Extracted page text data
▽
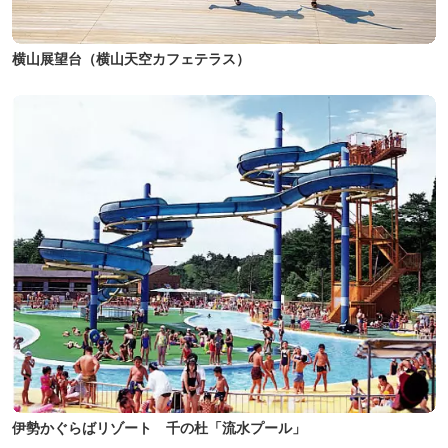
横山展望台（横山天空カフェテラス）
伊勢かぐらばリゾート 千の杜「流水プール」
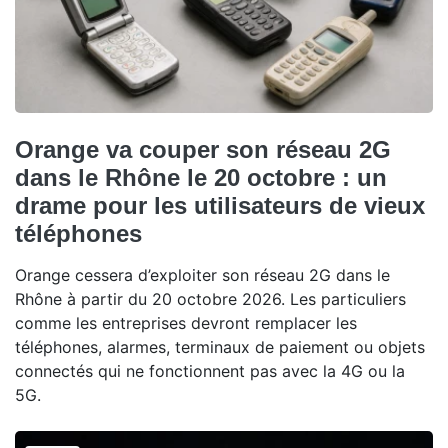
Orange va couper son réseau 2G
dans le Rhône le 20 octobre : un
drame pour les utilisateurs de vieux
téléphones
Orange cessera d’exploiter son réseau 2G dans le
Rhône à partir du 20 octobre 2026. Les particuliers
comme les entreprises devront remplacer les
téléphones, alarmes, terminaux de paiement ou objets
connectés qui ne fonctionnent pas avec la 4G ou la
5G.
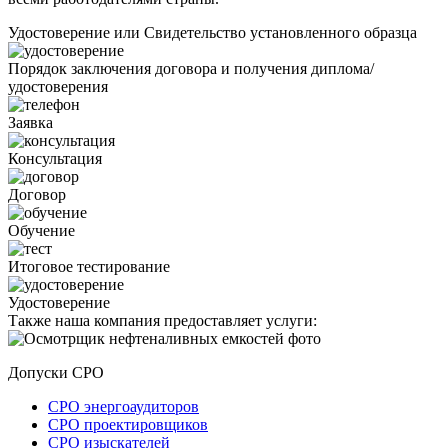
Удостоверение или Свидетельство установленного образца
Порядок заключения договора и получения диплома/
удостоверения
Заявка
Консультация
Договор
Обучение
Итоговое тестирование
Удостоверение
Также наша компания предоставляет услуги:
Допуски СРО
СРО энергоаудиторов
СРО проектировщиков
СРО изыскателей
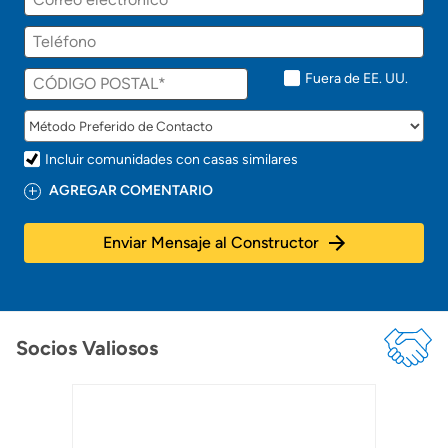
Fuera de EE. UU.
Incluir comunidades con casas similares
AGREGAR COMENTARIO
Enviar Mensaje al Constructor
Socios Valiosos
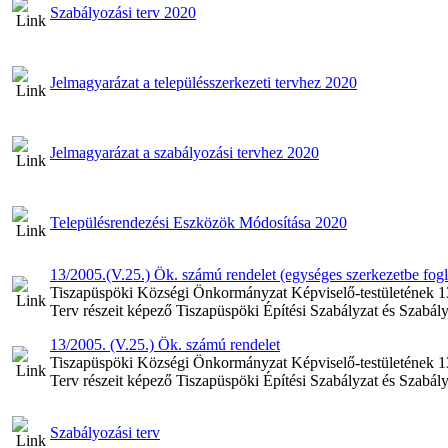
Szabályozási terv 2020
Jelmagyarázat a településszerkezeti tervhez 2020
Jelmagyarázat a szabályozási tervhez 2020
Településrendezési Eszközök Módosítása 2020
13/2005.(V.25.) Ök. számú rendelet (egységes szerkezetbe fogla
Tiszapüspöki Községi Önkormányzat Képviselő-testületének 13
Terv részeit képező Tiszapüspöki Építési Szabályzat és Szabály
13/2005. (V.25.) Ök. számú rendelet
Tiszapüspöki Községi Önkormányzat Képviselő-testületének 13
Terv részeit képező Tiszapüspöki Építési Szabályzat és Szabály
Szabályozási terv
△
What is required:
Set down the data exactly as it appears, without any images.

Output of the task:
横山展望台（横山天空カフェテラス）
伊勢かぐらばリゾート 千の杜「流水プール」
Orange va couper son réseau 2G
dans le Rhône le 20 octobre : un
drame pour les utilisateurs de vieux
téléphones
Orange cessera d’exploiter son réseau 2G dans le
Rhône à partir du 20 octobre 2026. Les particuliers
comme les entreprises devront remplacer les
téléphones, alarmes, terminaux de paiement ou objets
connectés qui ne fonctionnent pas avec la 4G ou la
5G.
Удостоверение или Свидетельство установленного образца
Порядок заключения договора и получения диплома/
удостоверения
Заявка
Консультация
Договор
Обучение
Итоговое тестирование
Удостоверение
Также наша компания предоставляет услуги:
Допуски СРО
СРО энергоаудиторов
СРО проектировщиков
СРО изыскателей
Fuera de EE. UU.
Incluir comunidades con casas similares
AGREGAR COMENTARIO
Enviar Mensaje al Constructor
Socios Valiosos
Szabályozási terv 2020
Jelmagyarázat a településszerkezeti tervhez 2020
Jelmagyarázat a szabályozási tervhez 2020
Településrendezési Eszközök Módosítása 2020
13/2005.(V.25.) Ök. számú rendelet (egységes szerkezetbe fogla
Tiszapüspöki Községi Önkormányzat Képviselő-testületének 13
Terv részeit képező Tiszapüspöki Építési Szabályzat és Szabály
13/2005. (V.25.) Ök. számú rendelet
Tiszapüspöki Községi Önkormányzat Képviselő-testületének 13
Terv részeit képező Tiszapüspöki Építési Szabályzat és Szabály
Szabályozási terv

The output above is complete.